Let's create a DataFrame in the Spark shell and run the withCat()
function.
val stuffDF = Seq(
("chair"),
("hair"),
("bear")
).toDF("thing")
stuffDF
.transform(withCat("darla"))
.show()
+-----+----------+
|thing| cat|
+-----+----------+
|chair|darla meow|
| hair|darla meow|
| bear|darla meow|
+-----+----------+
Most Spark code can be organized as Spark SQL functions or as custom DataFrame transformations.
object
Spark functions can be stored in objects.
Let's create a SomethingWeird
object that defines a vanilla Scala function, a Spark SQL function, and a custom DataFrame transformation.
import org.apache.spark.sql.functions._
object SomethingWeird {
// vanilla Scala function
def hi(): String = {
"welcome to planet earth"
}
// Spark SQL function
def trimUpper(col: Column) = {
trim(upper(col))
}
// custom DataFrame transformation
def withScary()(df: DataFrame): DataFrame = {
df.withColumn("scary", lit("boo!"))
}
}
Let's create a DataFrame in the Spark shell and run the trimUpper()
and withScary()
functions.
val wordsDF = Seq(
("niCE"),
(" CaR"),
("BAR ")
).toDF("word")
wordsDF
.withColumn("trim_upper_word", SomethingWeird.trimUpper(col("word")))
.transform(SomethingWeird.withScary())
.show()
+-----+---------------+-----+
| word|trim_upper_word|scary|
+-----+---------------+-----+
| niCE| NICE| boo!|
| CaR| CAR| boo!|
|BAR | BAR| boo!|
+-----+---------------+-----+
Objects are useful for grouping related Spark functions.
trait
Traits can be mixed into objects to add commonly used methods or values. We can define a SparkSessionWrapper
trait
that defines a spark
variable to give objects easy access to the SparkSession
object.
import org.apache.spark.sql.SparkSession
trait SparkSessionWrapper extends Serializable {
lazy val spark: SparkSession = {
SparkSession.builder().master("local").appName("spark session").getOrCreate()
}
}
The Serializable
trait is mixed into the SparkSessionWrapper
trait.
Let's create a SpecialDataLake
object that mixes in the SparkSessionWrapper
trait to provide easy access to a data lake.
object SpecialDataLake extends SparkSessionWrapper {
def dataLake(): DataFrame = {
spark.read.parquet("some_secret_s3_path")
}
}
package
Packages are used to namespace Scala code. Per the Databricks Scala style guide, packages should follow Java naming conventions.
For example, the Databricks spark-redshift project uses the com.databricks.spark.redshift
namespace.
The Spark project used the org.apache.spark
namespace. spark-daria uses the com.github.mrpowers.spark.daria
namespace.
Here an example of code that's defined in a package in spark-daria
:
package com.github.mrpowers.spark.daria.sql
import org.apache.spark.sql.Column
import org.apache.spark.sql.functions._
object functions {
def singleSpace(col: Column): Column = {
trim(regexp_replace(col, " +", " "))
}
}
The package structure should mimic the file structure of the project.
Implicit classes
Implicit classes can be used to extend Spark core classes with additional methods.
Let's add a lower()
method to the Column
class that converts all the strings in a column to lower case.
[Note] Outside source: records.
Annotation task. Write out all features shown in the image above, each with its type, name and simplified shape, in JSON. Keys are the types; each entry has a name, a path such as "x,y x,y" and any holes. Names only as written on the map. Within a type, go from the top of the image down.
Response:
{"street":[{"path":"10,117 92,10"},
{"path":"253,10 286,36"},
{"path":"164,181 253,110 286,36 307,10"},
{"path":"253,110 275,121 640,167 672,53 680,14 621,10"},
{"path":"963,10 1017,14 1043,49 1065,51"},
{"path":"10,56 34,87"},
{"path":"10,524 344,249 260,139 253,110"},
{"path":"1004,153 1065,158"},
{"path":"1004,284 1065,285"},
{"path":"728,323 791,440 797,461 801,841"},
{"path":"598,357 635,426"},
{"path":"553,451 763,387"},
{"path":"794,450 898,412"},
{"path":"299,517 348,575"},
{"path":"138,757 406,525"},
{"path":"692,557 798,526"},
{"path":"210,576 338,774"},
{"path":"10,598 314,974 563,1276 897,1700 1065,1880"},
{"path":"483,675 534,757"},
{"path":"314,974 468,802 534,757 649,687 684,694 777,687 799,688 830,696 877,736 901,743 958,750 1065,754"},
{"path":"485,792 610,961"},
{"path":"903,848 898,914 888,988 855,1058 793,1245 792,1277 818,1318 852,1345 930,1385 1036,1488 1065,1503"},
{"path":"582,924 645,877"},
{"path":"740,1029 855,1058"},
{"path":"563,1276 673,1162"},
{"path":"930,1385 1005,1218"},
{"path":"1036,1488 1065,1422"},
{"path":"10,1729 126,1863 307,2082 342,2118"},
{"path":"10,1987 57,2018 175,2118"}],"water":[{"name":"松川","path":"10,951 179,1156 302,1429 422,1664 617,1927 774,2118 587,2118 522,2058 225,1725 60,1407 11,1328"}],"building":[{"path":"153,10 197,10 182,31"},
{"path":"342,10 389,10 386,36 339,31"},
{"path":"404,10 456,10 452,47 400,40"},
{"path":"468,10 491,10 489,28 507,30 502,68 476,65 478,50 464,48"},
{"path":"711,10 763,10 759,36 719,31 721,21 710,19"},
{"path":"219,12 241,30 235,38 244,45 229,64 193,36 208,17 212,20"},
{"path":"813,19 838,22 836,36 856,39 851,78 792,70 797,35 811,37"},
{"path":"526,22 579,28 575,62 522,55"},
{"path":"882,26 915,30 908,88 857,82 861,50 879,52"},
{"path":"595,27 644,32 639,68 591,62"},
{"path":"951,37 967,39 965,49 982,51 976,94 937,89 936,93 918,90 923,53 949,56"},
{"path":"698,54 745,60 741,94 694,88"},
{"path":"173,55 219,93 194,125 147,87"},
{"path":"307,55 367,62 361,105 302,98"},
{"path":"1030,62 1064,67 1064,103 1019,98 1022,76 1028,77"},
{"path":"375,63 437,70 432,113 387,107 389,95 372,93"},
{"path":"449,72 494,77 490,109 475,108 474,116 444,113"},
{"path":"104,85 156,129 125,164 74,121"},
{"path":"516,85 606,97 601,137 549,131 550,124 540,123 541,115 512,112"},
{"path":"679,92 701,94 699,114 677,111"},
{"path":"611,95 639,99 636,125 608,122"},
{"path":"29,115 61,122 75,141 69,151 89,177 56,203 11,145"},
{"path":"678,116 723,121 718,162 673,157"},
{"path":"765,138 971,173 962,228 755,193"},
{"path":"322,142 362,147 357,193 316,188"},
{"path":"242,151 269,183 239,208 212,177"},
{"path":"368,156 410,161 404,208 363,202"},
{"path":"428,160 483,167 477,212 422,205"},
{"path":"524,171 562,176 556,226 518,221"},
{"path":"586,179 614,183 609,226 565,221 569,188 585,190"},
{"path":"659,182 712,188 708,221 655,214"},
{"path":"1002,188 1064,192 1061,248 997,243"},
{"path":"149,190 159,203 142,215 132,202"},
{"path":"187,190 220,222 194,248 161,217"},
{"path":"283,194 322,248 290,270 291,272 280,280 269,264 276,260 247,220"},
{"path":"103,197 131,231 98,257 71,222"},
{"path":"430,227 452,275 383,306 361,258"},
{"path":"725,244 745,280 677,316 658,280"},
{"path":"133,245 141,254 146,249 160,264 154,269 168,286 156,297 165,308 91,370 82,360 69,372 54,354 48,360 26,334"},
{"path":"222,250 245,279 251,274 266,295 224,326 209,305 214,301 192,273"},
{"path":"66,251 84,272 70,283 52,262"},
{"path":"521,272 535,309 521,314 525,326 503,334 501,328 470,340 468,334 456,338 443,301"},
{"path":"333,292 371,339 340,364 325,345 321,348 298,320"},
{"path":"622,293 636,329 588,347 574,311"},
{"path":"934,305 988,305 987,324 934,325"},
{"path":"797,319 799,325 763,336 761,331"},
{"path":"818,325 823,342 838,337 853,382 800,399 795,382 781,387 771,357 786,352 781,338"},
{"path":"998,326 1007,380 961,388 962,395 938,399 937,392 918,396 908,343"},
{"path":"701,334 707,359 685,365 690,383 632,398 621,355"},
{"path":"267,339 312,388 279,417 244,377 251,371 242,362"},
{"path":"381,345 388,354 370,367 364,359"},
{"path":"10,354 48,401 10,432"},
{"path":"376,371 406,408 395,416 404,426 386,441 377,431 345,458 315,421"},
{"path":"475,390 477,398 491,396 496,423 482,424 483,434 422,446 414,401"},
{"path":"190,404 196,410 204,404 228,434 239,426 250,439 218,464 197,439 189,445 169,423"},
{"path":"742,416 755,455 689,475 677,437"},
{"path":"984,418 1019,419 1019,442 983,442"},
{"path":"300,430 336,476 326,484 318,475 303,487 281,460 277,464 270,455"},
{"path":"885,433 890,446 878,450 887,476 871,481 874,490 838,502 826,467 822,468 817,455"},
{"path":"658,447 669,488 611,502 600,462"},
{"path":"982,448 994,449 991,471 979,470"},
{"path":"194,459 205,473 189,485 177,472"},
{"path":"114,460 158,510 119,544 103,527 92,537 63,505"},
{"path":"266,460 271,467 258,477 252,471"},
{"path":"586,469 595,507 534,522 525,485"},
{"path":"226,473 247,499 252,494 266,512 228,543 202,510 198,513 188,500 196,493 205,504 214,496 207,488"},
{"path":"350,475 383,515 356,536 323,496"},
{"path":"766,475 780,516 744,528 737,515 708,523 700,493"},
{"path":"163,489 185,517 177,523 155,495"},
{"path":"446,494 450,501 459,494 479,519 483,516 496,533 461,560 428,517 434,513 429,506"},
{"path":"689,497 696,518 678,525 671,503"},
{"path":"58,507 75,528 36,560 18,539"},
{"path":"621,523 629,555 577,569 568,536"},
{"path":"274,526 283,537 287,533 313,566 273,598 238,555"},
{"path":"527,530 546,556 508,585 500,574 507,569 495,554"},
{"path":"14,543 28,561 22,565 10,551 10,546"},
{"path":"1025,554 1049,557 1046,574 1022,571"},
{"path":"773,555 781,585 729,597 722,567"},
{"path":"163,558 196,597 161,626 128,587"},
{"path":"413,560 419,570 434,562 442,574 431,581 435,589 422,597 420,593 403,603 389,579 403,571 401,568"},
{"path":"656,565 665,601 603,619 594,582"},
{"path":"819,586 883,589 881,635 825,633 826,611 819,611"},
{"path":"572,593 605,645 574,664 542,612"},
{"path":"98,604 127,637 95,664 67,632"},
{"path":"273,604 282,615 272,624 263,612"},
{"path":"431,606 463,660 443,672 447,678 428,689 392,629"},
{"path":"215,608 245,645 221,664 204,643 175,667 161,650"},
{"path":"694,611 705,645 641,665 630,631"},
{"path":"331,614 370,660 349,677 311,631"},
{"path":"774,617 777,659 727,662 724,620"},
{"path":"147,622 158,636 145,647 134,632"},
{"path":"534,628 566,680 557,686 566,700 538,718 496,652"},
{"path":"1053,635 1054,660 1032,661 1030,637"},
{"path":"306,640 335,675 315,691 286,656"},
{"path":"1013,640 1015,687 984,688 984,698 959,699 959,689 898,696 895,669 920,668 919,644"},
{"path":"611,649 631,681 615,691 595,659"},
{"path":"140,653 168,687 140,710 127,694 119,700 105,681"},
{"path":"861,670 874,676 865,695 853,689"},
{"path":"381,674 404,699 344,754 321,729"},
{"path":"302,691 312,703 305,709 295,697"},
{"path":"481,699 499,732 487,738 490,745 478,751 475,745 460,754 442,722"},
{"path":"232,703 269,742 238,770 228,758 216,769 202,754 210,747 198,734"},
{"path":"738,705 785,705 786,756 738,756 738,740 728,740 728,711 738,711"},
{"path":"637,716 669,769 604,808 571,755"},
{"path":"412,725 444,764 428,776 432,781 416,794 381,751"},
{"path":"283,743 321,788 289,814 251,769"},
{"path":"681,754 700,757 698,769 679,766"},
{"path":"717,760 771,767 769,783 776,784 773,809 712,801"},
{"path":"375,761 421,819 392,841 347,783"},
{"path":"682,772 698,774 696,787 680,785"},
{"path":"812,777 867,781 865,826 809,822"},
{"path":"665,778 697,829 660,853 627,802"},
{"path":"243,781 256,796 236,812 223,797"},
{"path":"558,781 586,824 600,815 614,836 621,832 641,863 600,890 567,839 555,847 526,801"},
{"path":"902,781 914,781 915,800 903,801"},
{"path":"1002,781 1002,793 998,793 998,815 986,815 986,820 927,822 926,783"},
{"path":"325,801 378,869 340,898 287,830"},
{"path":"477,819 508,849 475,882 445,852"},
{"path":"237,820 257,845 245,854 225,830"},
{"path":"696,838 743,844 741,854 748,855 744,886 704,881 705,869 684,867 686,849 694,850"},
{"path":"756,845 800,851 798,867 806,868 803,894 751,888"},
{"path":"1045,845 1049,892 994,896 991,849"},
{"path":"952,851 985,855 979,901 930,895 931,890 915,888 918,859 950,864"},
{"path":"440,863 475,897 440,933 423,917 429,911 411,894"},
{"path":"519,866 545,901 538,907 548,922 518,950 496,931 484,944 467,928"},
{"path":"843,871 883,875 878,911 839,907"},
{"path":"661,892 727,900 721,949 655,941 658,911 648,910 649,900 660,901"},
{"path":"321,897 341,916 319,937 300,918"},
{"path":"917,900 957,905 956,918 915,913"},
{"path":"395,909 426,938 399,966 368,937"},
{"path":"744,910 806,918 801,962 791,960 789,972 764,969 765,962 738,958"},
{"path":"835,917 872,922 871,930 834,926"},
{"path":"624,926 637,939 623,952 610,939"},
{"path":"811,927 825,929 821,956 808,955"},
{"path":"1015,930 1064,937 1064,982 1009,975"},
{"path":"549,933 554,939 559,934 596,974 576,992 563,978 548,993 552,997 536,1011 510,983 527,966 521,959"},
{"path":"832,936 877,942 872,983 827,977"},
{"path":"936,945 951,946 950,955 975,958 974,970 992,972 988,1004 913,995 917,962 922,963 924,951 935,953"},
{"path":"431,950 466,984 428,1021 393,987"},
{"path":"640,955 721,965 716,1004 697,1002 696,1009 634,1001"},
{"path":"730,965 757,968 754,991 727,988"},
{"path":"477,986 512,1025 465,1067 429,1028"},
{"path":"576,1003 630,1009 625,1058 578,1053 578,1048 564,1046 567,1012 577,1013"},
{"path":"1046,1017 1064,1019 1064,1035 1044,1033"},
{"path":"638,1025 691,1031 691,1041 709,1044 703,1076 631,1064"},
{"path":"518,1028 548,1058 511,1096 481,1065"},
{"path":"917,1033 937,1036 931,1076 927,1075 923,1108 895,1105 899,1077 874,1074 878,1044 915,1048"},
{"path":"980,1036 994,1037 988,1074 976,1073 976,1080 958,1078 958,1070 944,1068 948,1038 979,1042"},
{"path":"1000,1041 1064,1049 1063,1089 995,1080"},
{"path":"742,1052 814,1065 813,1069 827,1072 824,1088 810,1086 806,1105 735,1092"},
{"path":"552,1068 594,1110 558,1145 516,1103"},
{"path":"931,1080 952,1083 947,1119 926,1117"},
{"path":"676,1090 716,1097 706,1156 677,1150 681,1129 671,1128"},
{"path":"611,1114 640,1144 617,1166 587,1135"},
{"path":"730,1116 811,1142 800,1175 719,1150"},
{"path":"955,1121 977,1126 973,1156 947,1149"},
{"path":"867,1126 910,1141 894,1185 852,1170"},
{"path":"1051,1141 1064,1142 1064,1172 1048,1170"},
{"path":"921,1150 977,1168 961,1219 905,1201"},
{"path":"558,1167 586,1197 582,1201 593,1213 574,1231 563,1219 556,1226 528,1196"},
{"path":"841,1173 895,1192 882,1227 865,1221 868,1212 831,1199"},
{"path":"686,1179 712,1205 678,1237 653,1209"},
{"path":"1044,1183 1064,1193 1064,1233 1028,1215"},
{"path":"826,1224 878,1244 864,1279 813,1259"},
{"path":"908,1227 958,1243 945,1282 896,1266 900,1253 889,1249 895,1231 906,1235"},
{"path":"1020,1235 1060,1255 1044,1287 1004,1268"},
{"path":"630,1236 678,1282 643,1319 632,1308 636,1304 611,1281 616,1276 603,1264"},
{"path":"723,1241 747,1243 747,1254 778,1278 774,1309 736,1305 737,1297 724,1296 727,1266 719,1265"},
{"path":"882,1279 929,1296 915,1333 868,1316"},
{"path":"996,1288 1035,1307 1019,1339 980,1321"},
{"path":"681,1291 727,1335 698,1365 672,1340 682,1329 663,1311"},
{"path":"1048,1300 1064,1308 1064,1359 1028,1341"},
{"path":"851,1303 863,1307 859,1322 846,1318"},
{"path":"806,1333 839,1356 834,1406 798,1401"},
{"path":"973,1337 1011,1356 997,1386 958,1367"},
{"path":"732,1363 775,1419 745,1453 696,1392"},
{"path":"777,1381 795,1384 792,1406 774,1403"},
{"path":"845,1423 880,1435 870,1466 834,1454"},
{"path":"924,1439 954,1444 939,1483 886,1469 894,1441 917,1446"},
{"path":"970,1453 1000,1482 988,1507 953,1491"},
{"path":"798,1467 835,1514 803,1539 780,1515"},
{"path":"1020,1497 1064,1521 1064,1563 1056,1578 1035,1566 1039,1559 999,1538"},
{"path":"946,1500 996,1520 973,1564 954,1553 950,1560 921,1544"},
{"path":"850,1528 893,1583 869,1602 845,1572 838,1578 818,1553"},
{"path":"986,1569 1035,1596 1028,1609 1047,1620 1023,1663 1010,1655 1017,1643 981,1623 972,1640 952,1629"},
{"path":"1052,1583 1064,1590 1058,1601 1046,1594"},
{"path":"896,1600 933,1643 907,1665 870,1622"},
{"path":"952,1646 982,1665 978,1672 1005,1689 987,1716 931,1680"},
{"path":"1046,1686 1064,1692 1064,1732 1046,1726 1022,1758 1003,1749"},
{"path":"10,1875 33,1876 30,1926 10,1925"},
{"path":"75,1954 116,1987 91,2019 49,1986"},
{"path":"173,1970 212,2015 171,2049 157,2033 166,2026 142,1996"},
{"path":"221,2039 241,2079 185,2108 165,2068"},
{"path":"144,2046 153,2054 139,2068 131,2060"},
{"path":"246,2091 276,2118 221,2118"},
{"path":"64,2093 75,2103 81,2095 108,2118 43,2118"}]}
package com.github.mrpowers.spark.daria.sql
import org.apache.spark.sql.Column
object FunctionsAsColumnExt {
implicit class ColumnMethods(col: Column) {
def lower(): Column = {
org.apache.spark.sql.functions.lower(col)
}
}
}
After running import com.github.mrpowers.spark.daria.sql.FunctionsAsColumnExt._
, you can run the lower()
method directly on column objects.
col("some_string").lower()
Implicit classes should be avoided in general. I only monkey patch core classes in the spark-daria project. Feel free to send pull requests if you have any good ideas for other extensions.
Next steps
There are a couple of other Scala features that are useful when writing Spark code, but this blog post covers 90%+ of common use cases.
You don't need to understand functional programming or advanced Scala language features to be a productive Spark programmer.
In fact, staying away from UDFs and native Scala code is a best practice.
Focus on mastering the native Spark API and you'll be a productive big data engineer in no time!